Philanthropy Community Mourns Passing of Former Cleveland Foundation CEO Steven A. Minter
The philanthropic community is mourning a beloved leader and celebrating the legacy of Cleveland Foundation CEO Steven A. Minter. Minter died September 19, 2019, at the age of 80.
Minter, who was the first African-American leader of a community foundation and the Cleveland Foundation’s eighth chief executive, led the foundation from 1984 to 2003, and added $1 billion to the foundation’s endowment.
Friends and colleagues describe Minter as a dedicated and passionate public servant and an inspiring leader who brought out the best in those around him.
“He was an inspired teacher, and most important, an incredible friend to whom we are deeply saddened to say goodbye,” said Cleveland Foundation President and chief executive Ronn Richard. “It is exceedingly difficult to lose this man, among the very best we’ll meet, but it is heartening to know that he now joins his beloved Dolly. I am certain his example will continue to lift the people and city he loved for decades to come.”
Minter grew up in Akron, Ohio, and began his career as a social worker. He became chief executive of the Cleveland Foundation in 1984 at the age of 46, and remained committed to “what he came to call the enduring issues of public education, jobs, housing and health care -- the issues that define our work to this very day” throughout his entire career, including 30 years at the Cleveland Foundation, Richard says.
During his tenure, Minter grew endowment of the Cleveland Foundation -- the world’s first such foundation -- to more than $1 billion , while increasing its annual grant making by 450 percent.
When Minter retired in 2003, the Council on Foundations gave him the Distinguished Grantmaker Award for lifetime achievement in philanthropy.

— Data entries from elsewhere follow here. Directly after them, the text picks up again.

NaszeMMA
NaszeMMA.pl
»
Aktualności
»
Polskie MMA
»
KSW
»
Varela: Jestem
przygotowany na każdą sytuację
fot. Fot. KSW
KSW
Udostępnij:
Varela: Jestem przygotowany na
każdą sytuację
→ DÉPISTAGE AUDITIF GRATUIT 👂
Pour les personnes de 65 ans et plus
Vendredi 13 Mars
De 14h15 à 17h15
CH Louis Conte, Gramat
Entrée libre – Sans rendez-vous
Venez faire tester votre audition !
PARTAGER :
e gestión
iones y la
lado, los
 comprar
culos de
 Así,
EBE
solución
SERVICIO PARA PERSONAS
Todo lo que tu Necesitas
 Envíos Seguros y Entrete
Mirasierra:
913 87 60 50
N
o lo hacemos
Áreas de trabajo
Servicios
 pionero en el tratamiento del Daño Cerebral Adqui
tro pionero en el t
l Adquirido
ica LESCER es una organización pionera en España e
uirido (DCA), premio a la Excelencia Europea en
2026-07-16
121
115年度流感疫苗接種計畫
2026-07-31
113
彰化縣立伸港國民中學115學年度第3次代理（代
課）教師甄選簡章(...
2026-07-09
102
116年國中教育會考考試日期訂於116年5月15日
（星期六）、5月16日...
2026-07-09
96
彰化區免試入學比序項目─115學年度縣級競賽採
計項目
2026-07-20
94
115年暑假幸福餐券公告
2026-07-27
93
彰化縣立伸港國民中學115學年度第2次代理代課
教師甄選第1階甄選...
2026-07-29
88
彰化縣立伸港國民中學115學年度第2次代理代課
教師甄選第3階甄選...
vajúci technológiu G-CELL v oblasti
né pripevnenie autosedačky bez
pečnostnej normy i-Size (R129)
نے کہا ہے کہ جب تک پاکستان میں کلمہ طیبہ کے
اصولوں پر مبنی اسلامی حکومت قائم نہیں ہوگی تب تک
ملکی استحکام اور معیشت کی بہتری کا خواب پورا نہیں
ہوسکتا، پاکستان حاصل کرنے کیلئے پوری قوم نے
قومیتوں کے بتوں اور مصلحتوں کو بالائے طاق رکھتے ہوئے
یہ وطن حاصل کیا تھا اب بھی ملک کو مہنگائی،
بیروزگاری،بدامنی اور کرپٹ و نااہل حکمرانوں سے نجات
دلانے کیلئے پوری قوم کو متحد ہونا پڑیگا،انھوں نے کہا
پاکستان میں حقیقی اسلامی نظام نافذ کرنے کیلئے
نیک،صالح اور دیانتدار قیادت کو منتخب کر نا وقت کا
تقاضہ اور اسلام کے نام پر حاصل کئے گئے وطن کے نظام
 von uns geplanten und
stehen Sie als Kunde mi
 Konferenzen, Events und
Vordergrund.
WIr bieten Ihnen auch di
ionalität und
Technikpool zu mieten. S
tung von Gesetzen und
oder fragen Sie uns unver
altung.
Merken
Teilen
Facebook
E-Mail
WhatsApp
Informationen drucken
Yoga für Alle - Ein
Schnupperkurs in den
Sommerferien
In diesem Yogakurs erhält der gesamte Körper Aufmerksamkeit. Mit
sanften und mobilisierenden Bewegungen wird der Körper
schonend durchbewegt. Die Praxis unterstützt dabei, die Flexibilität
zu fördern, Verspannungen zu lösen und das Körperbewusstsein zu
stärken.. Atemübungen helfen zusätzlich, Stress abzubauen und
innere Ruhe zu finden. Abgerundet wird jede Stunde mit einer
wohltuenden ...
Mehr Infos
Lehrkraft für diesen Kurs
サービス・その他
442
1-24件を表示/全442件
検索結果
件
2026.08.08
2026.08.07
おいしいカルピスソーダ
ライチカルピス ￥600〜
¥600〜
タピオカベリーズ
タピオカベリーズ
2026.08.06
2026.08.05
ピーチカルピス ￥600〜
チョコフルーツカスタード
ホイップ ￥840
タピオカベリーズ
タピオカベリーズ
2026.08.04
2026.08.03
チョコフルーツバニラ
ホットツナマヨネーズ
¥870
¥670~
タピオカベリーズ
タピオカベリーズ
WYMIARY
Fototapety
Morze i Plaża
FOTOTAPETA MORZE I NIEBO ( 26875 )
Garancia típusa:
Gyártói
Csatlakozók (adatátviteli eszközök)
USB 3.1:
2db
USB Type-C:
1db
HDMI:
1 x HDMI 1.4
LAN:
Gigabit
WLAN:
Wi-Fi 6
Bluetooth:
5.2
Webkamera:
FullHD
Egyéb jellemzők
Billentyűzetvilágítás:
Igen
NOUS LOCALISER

U.S. congresswoman Marcia Fudge said Minter’s legacy will endure in the Cleveland area: “He worked tirelessly to empower the less fortunate and build a diverse, inclusive community, benefitting the residents of Greater Cleveland. For more than 60 years, Steve brought people together to work on important issues, from education and housing to civil rights and ending the cycle of poverty. His legacy will survive through the lives he touched, the people he inspired, and the community he helped shape through his lifetime of service. He will be greatly missed,” Fudge said.